I was surprised the first time I saw what Sicilians do with their luscious blood oranges (besides squashing them on highways). They mix them up with onions and call it a salad!

This is all you need for blood orange salad: blood oranges, onions, and a good olive oil. (I found these California blood oranges at Whole Foods.)
Peel the oranges, getting rid of as much of the white pith as you can. Slice them, sprinkle with onions, a good olive oil, and course black pepper, and voilà, you’ve got the quintessential Sicilian salad.

California blood oranges can’t quite compare with the Sicilian varieties (Sanguigno, Tarocco and Moro), but they’re still pretty good. Substitute thin slices of red onion for spring onions if you prefer.

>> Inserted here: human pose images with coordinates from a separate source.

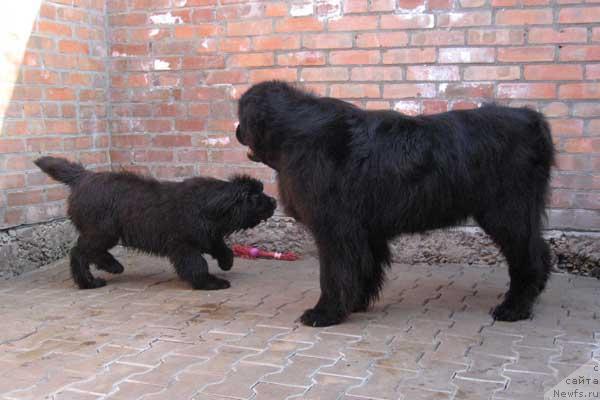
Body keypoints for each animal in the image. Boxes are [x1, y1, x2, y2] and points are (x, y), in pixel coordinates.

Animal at [35, 156, 274, 290]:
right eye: (256, 197)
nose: (274, 201)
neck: (207, 205)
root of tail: (82, 177)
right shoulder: (183, 245)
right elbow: (197, 265)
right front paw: (209, 283)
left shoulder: (206, 234)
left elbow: (221, 247)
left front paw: (226, 262)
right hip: (102, 231)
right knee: (80, 252)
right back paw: (93, 279)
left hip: (104, 232)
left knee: (89, 252)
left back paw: (110, 267)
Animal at [237, 79, 556, 326]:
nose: (237, 129)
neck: (295, 133)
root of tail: (532, 120)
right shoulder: (365, 230)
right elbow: (364, 268)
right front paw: (355, 303)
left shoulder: (335, 228)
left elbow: (334, 272)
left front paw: (324, 313)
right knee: (539, 250)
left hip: (507, 212)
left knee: (528, 257)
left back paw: (514, 307)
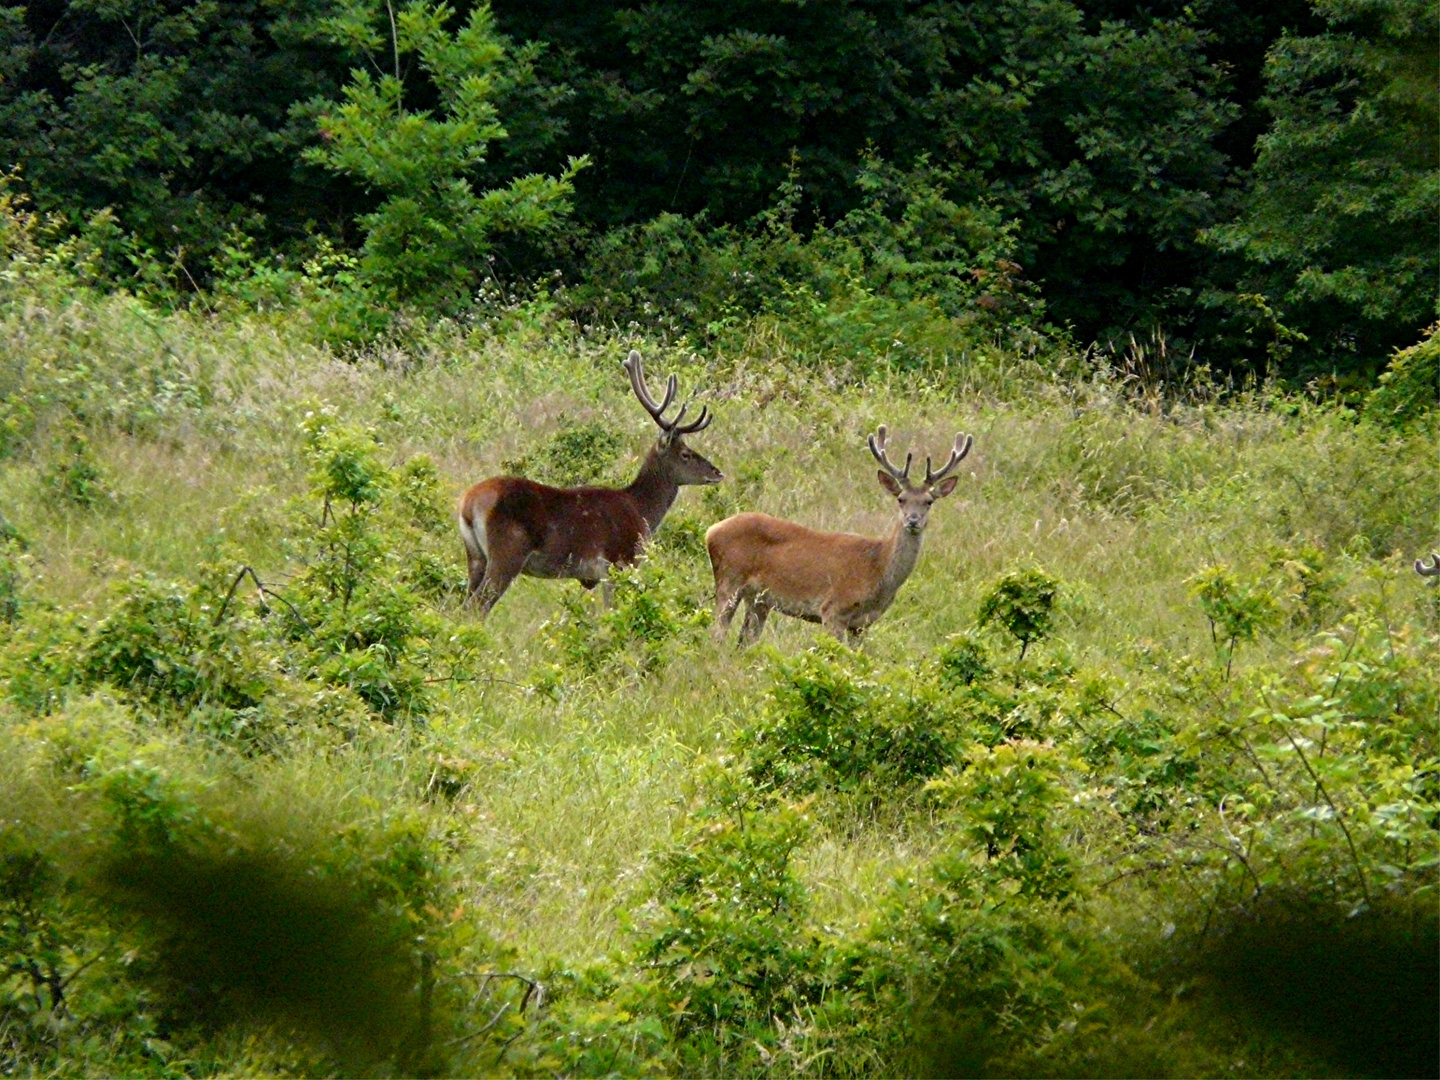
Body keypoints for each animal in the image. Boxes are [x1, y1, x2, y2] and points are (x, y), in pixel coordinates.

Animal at [457, 352, 720, 616]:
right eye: (686, 454)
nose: (717, 472)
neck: (642, 510)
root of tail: (468, 504)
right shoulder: (618, 562)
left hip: (475, 555)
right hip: (507, 552)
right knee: (478, 605)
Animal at [705, 423, 973, 642]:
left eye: (929, 501)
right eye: (901, 499)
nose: (913, 521)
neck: (878, 567)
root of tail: (711, 531)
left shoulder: (862, 625)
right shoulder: (832, 609)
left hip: (759, 600)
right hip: (729, 580)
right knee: (718, 634)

What do you think? Let me know if you try it. Do you have another favorite recipe with blood oranges?
***
Suzette Hodges has written me to share her blood orange recipe. Thanks, Suzette!
Here’s a wonderful salad using blood red oranges:
Dice up one blood red orange (large pieces); sliver 1/2 red onion (or any type onion); chop some figs (as much or little as you like); crumble goat cheese; top a plate with spring greens; add each of the ingredients atop the salad, as much or little as you like; drizzle and olive oil/mustard dressing over all. Delicious!!!